Dès lors, il y a un vrai risque pour la plupart d’être dans l’impasse, en cas de majorité relative, argumente Jean-Philippe Derosier.

“Cela ouvre la possibilité d’un gouvernement obstrué et entravé qui ne peut pas mener à bien toutes les réformes qu’il souhaite. Cela rend le besoin d’un gouvernement beaucoup plus négociateur et diplomatique.”

Jean-Philippe Derosier, constitutionnaliste

un franceinfo

“Ce sera un peu plus dur que prévu, bien sûr, mais je ne suis pas sûr que cela nous empêchera d’agir”, a déclaré Damien Adam, député LREM de Seine-Maritime, candidat à sa réélection. Pour Pascal Perrineau, la situation pourrait aussi avoir quelques avantages. “Nous entrons dans une vraie culture de l’engagement parlementaire, qui n’est pas seulement bancale”, a déclaré le politologue, tout en reconnaissant que “39 députés” étaient recherchés. [l’hypothèse basse de l’Ifop]ce sera très compliqué ».
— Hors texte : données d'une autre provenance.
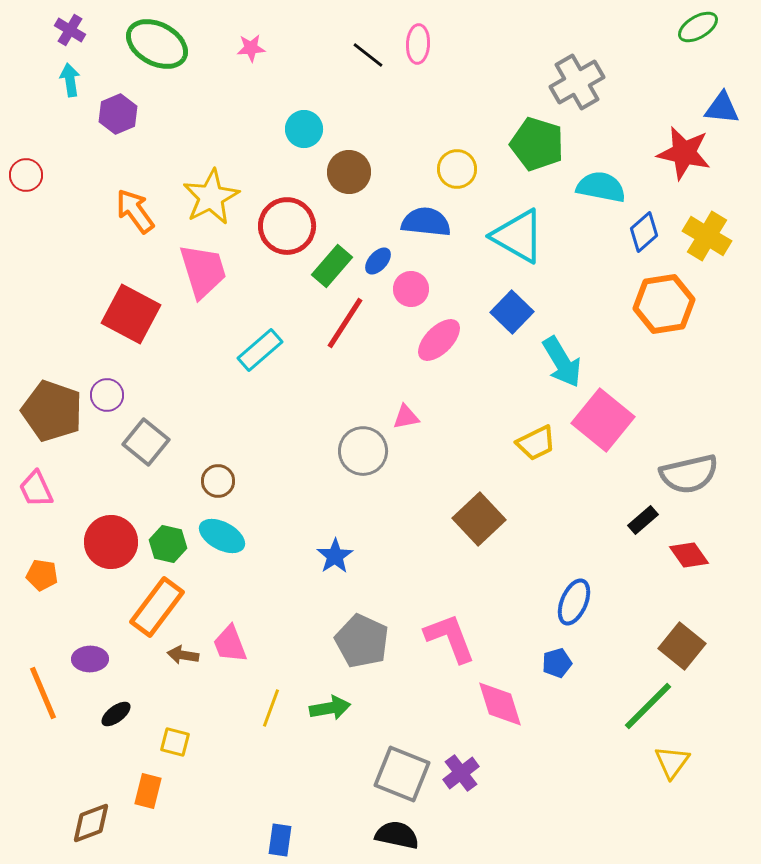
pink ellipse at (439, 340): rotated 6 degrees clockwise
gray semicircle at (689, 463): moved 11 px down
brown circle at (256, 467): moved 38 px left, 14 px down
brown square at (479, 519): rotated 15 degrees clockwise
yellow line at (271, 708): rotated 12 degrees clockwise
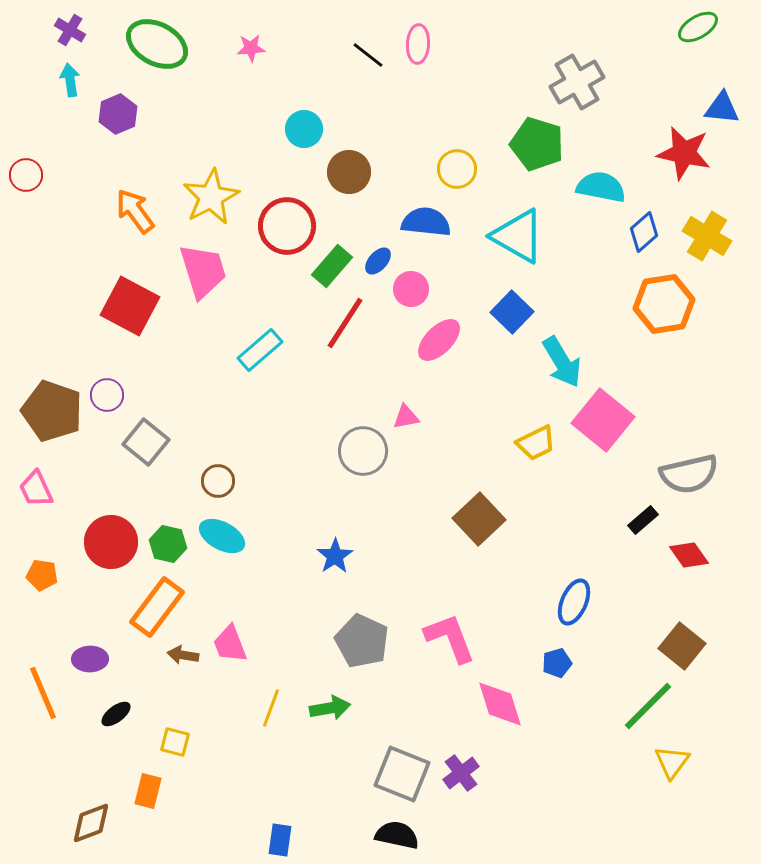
red square at (131, 314): moved 1 px left, 8 px up
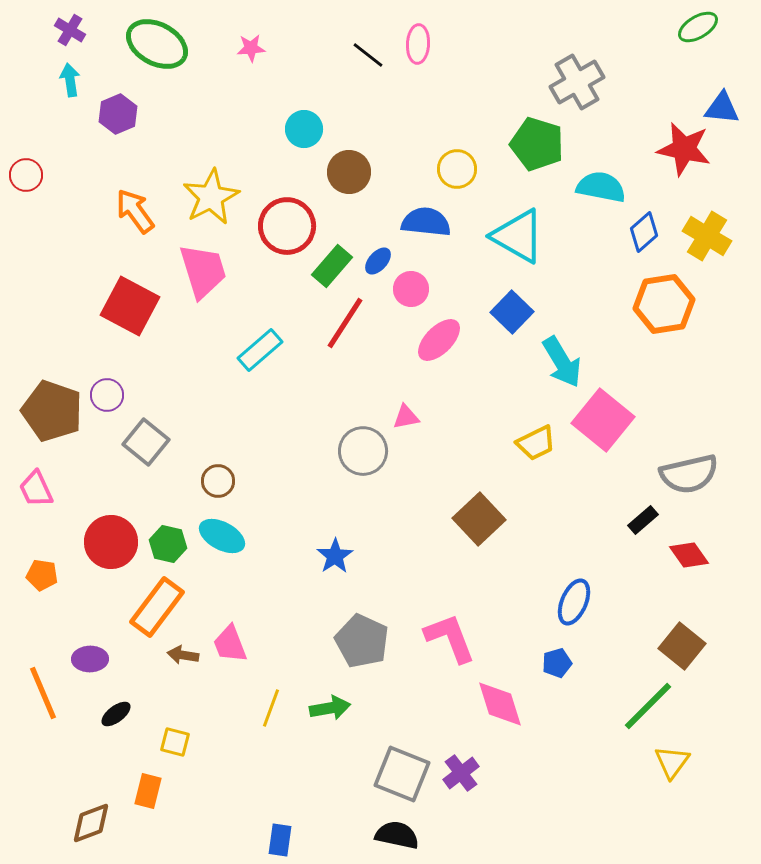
red star at (684, 153): moved 4 px up
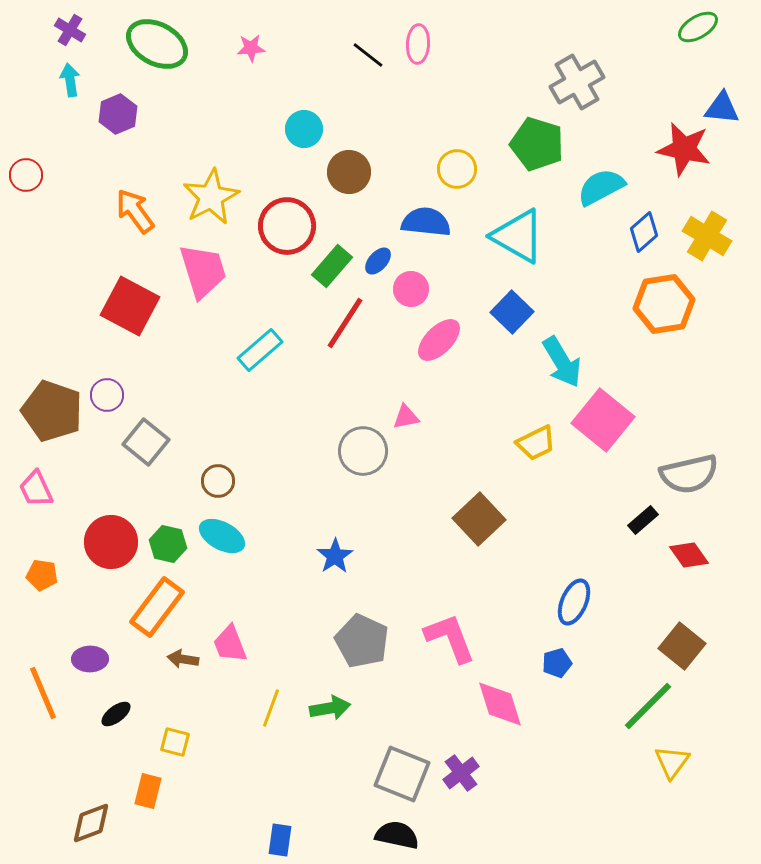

Une chose ressort cependant des différentes projections des instituts : les Nupes auront un groupe important de députés et déplaceront le centre de gravité de l’Assemblée beaucoup plus à gauche que lors de la précédente législature. Au sein des Nupes, c’est la France insoumise qui l’emportera et devrait sensiblement augmenter son groupe de 17 députés.

Même en cas de majorité absolue, cette nouvelle d’un groupe LFI fort inquiète beaucoup les députés LREM. “Quand on voit leur capacité à paralyser l’Assemblée nationale à 17 ans, j’imagine que ça pourrait être à 50, 60 ou 70…”, pointe le député Jean-René Cazeneuve, également en campagne pour un second mandat.

“Les rebelles ont une culture de guérilla parlementaire. S’ils veulent nous faire la guerre pendant cinq ans, ce sera compliqué.”

Victor Albrecht, candidat LREM dans l’Yonne

un franceinfo

Pour Fabien Gouttefarde, député européen de Lure dans l’Eure, “cela va aussi nous impliquer ‘musclé’ de manière doctrinale”. Et le candidat de conclure : “Si les prédictions qu’ils nous font se confirmer, cela va fortement polariser les débats. Il y aura du sport.”